__Data__
========================================

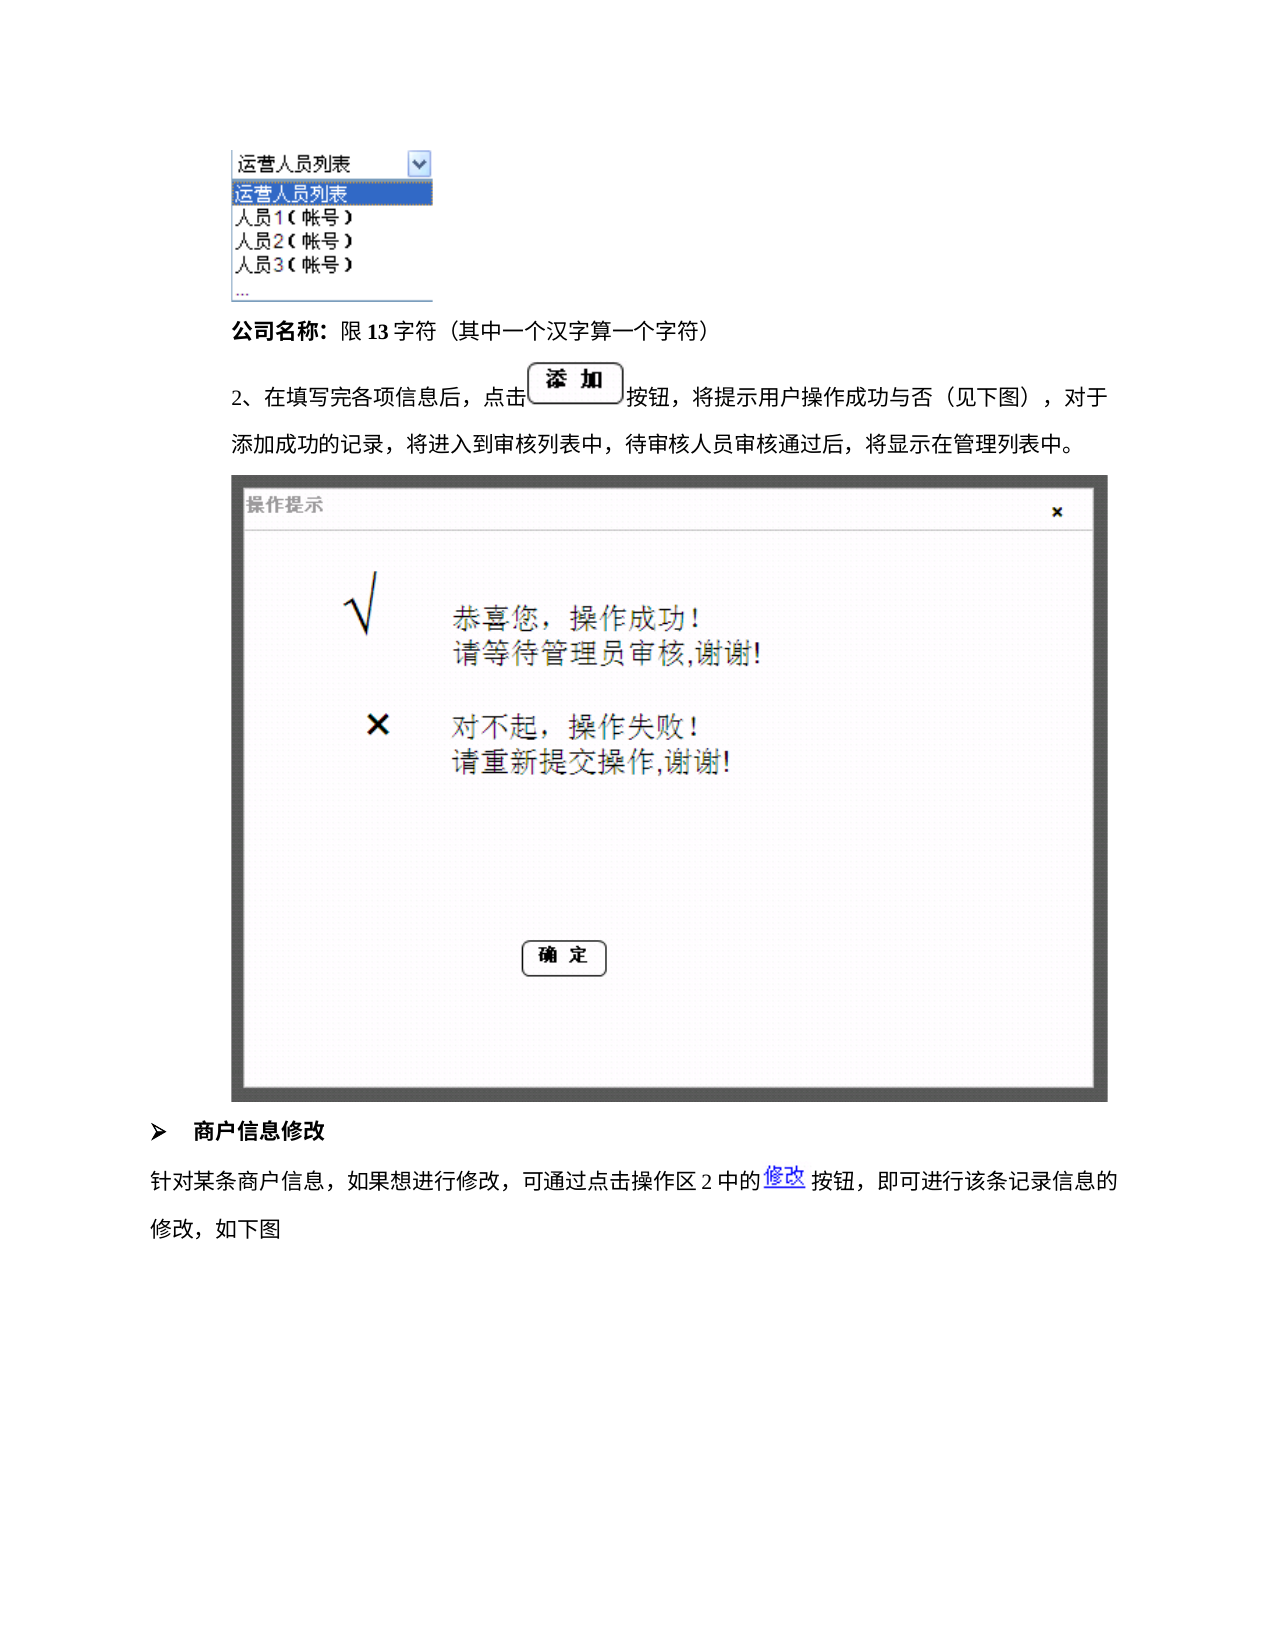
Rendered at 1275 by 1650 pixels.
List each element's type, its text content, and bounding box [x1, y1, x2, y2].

text 针对某条商户信息，如果想进行修改，可通过点击操作区2 中的按钮，即可进行该条记录信息的修改，如下图 [150, 1162, 1125, 1243]
picture [231, 150, 433, 302]
picture [231, 475, 1108, 1102]
list 商户信息修改 [150, 1114, 1125, 1146]
picture [761, 1161, 812, 1190]
picture [526, 361, 627, 406]
text 公司名称：限13字符（其中一个汉字算一个字符） [231, 314, 1125, 346]
text 2、在填写完各项信息后，点击按钮，将提示用户操作成功与否（见下图），对于添加成功的记录，将进入到审核列表中，待审核人员审核通过后，将显示在管理列表中。 [231, 362, 1125, 459]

========================================

__Requirement__
Set down the complete material exactly, but do not include the images.

__Response box__
Rendered at 1275 by 1650 pixels.
List each element's type, its text content, and bounding box [x1, y1, x2, y2].

text 针对某条商户信息，如果想进行修改，可通过点击操作区2 中的按钮，即可进行该条记录信息的修改，如下图 [150, 1162, 1125, 1243]
picture [231, 150, 433, 302]
picture [231, 475, 1108, 1102]
list 商户信息修改 [150, 1114, 1125, 1146]
picture [761, 1161, 812, 1190]
picture [526, 361, 627, 406]
text 公司名称：限13字符（其中一个汉字算一个字符） [231, 314, 1125, 346]
text 2、在填写完各项信息后，点击按钮，将提示用户操作成功与否（见下图），对于添加成功的记录，将进入到审核列表中，待审核人员审核通过后，将显示在管理列表中。 [231, 362, 1125, 459]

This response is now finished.